As we guess at what occurs after life, I’m often reminded that past life regression is neither a time machine nor a fixed perspective. My sense is that we do not travel into the past or future. But our minds do, all the time. There remains only one time and place where change can happen, and that is in the present. If any one of us somehow managed to possess all the wisdom in the universe, we could still only use it right now.

A teacher once told me that an ocean of knowledge simply cannot fit into the teacup of the mind. In my own practice and in my experiences of past life regression, I’ve come to see the investigation of the afterlife as a rich and seductive area of study, as well as a distraction where the truth can only be guessed.

The imperative, as I see it, is to continue these explorations into our consciousness, our selves. Tools like meditation, hypnotherapy and regression therapy remain mysterious. They are misunderstood largely because we lack a common vocabulary to discuss them and their efficacy. Today, when oceans of knowledge literally do exist on the Internet, available on our phones, studies into projections of the self, non-duality and cycles of life can be undertaken in any living room or on any park bench. We can learn to work with our brains, aligning our habits and diets to optimize relaxed learning states. We can use the past as a school and meditate peacefully in waking daily life, exploring the territory with one shared map.

In the Car, with My Dad

I was a teenager returning home from a past life regression workshop that my father had led. We were driving to Morristown, NJ. It was probably a Sunday. I had been with him all day as he worked with a group of about 20 people, leading them in and out of deep trance states and exploring what may be memories of past lives. I was half assistant/half participant.

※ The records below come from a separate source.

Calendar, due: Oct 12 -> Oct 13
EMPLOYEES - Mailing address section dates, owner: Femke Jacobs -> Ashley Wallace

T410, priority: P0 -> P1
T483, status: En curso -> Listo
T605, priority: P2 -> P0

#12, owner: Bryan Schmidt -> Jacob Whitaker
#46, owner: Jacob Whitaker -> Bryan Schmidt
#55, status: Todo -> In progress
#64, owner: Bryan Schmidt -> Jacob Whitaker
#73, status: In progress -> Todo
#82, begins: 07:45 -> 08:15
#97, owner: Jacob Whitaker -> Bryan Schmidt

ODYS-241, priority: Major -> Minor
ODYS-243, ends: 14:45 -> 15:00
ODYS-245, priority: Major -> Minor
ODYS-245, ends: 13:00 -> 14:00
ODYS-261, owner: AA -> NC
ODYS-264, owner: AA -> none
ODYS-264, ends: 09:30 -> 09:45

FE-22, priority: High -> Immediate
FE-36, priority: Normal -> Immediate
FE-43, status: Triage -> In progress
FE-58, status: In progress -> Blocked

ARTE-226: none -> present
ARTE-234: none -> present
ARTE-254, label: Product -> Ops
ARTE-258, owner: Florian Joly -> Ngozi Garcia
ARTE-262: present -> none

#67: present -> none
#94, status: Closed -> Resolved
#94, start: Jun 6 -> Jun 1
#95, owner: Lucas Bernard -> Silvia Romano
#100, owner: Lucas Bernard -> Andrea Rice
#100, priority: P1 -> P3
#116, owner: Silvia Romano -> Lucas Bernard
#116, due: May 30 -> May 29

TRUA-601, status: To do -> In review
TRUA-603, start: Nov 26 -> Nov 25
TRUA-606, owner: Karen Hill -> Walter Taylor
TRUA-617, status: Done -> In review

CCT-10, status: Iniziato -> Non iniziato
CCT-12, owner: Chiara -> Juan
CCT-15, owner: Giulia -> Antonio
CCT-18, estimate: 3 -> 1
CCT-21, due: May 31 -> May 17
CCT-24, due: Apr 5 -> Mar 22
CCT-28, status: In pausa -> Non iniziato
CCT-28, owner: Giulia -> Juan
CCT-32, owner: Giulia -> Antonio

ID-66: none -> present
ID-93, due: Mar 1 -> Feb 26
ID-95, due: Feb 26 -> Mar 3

After a pause in the conversation he said, “I’m kinda looking forward to dying.” Incredulous, I asked what he meant. He responded “I want to know if there are past lives or not.” My father served for a time as the President of the Association for Past Life Research and Therapies.

It remains thrilling to me, the candid omission of a spiritual teacher, expressing his uncertainty in private conversation with his son. The conversations I have with my clients, students, friends and family feel to me as if I’m still in the car with my dad. There we can comfortably express our doubt and marvel together at the mystery. If past life regression has taught me anything, it’s that we are all in this together.